The consequences for both leaders and employees of failing to respond to change can be dramatic. A four-year study by LeadershipIQ.com released in 2005 found that 31 percent of CEOs get fired for mismanaging change, contrary to the commonly held belief that these leaders are terminated (or are forced to resign or retire under pressure) because of current financial performance. A 2002 survey developed by temporary staffing service Accountemps of 1,400 chief financial officers from a stratified random sample of U.S. companies with more than 20 employees indicated that more than a third said embracing change is a critical success factor for employees.
Your Response to Change
Change is without doubt disruptive and traumatic, and when it affects you, your natural inclination might be to flee that employer, resist the transformation, cope with it “ or you can capitalize on it. You can grab the opportunity that change presents to develop new self-concepts, specific skills, and mental attitudes for handling, leading, communicating, and taking advantage of organizational change. Those skills will make you more marketable when you decide to leave your employer.

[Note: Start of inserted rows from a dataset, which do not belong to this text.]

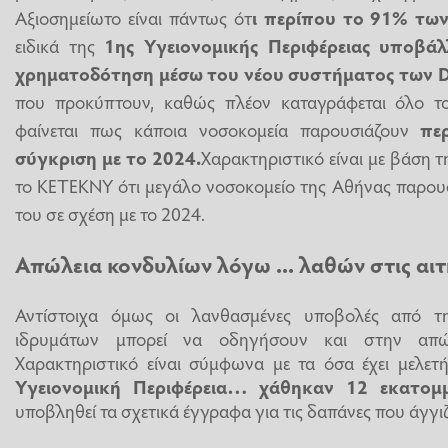
Αξιοσημείωτο είναι πάντως ότ
ι περίπου το 91% τω
ειδικά της
1ης Υγειονομικής Περιφέρειας υποβά
χρηματοδότηση μέσω του νέου συστήματος των 
που προκύπτουν, καθώς πλέον καταγράφεται όλο το
φαίνεται πως κάποια νοσοκομεία παρουσιάζουν
πε
σύγκριση με το 2024.
Χαρακτηριστικό είναι με βάση τ
το ΚΕΤΕΚΝΥ ότι μεγάλο νοσοκομείο της Αθήνας παρουσ
του σε σχέση με το 2024.
Απώλεια κονδυλίων λόγω ... λαθών στις αι
Αντίστοιχα όμως οι λανθασμένες υποβολές από τ
ιδρυμάτων μπορεί να οδηγήσουν και στην απώλ
Χαρακτηριστικό είναι σύμφωνα με τα όσα έχει μελετ
Υγειονομική Περιφέρεια… χάθηκαν 12 εκατομ
υποβληθεί τα σχετικά έγγραφα για τις δαπάνες που άγγι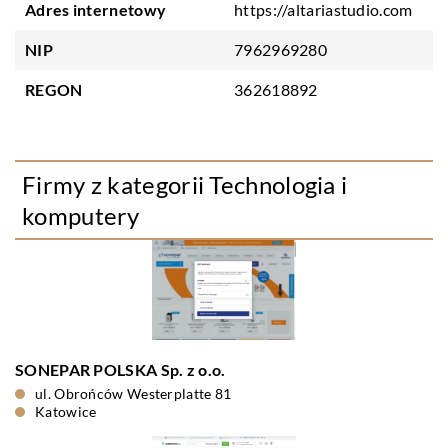
Adres internetowy
https://altariastudio.com
NIP
7962969280
REGON
362618892
Firmy z kategorii Technologia i
komputery
SONEPAR POLSKA Sp. z o.o.
ul. Obrońców Westerplatte 81
Katowice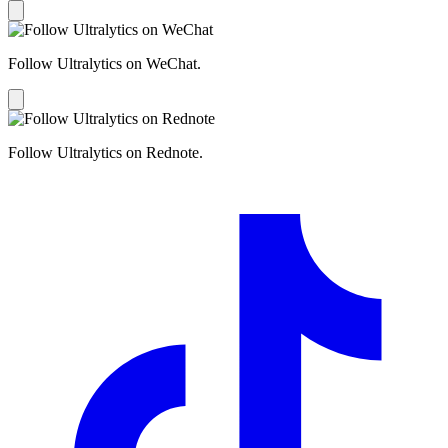
Follow Ultralytics on WeChat.
Follow Ultralytics on Rednote.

After all, just as your own organization is changing, change in other organizations, along with its accompanying employee turnover, creates needs for new employees with different characteristics from those hired in the past. These new workers will be those who are flexible, trainable, technologically savvy, and more highly educated. For an illustration of how continuous change creates opportunity, see the sidebar, Communication Change Continuum in Organizations. Given that most organizations undergo change, managers will need change agents/change leaders: people for their teams who possess competencies that catalyze change. In fact, experts see the pursuit of change-savvy talent as a key management strategy. A major mission of this book is to look at how you can incorporate change and other skills into storytelling “ both stories to facilitate your advancement in your current organization and stories to help you get your foot in the door in new organizations. “Develop a positive hunger for change,” advises Pamela Kaul, President of Association Strategies, Inc. Kaul points to interviewers and search committees who want to see evidence of change and how you’ve motivated it. How have you contributed to effectiveness and faster, better, cheaper operations?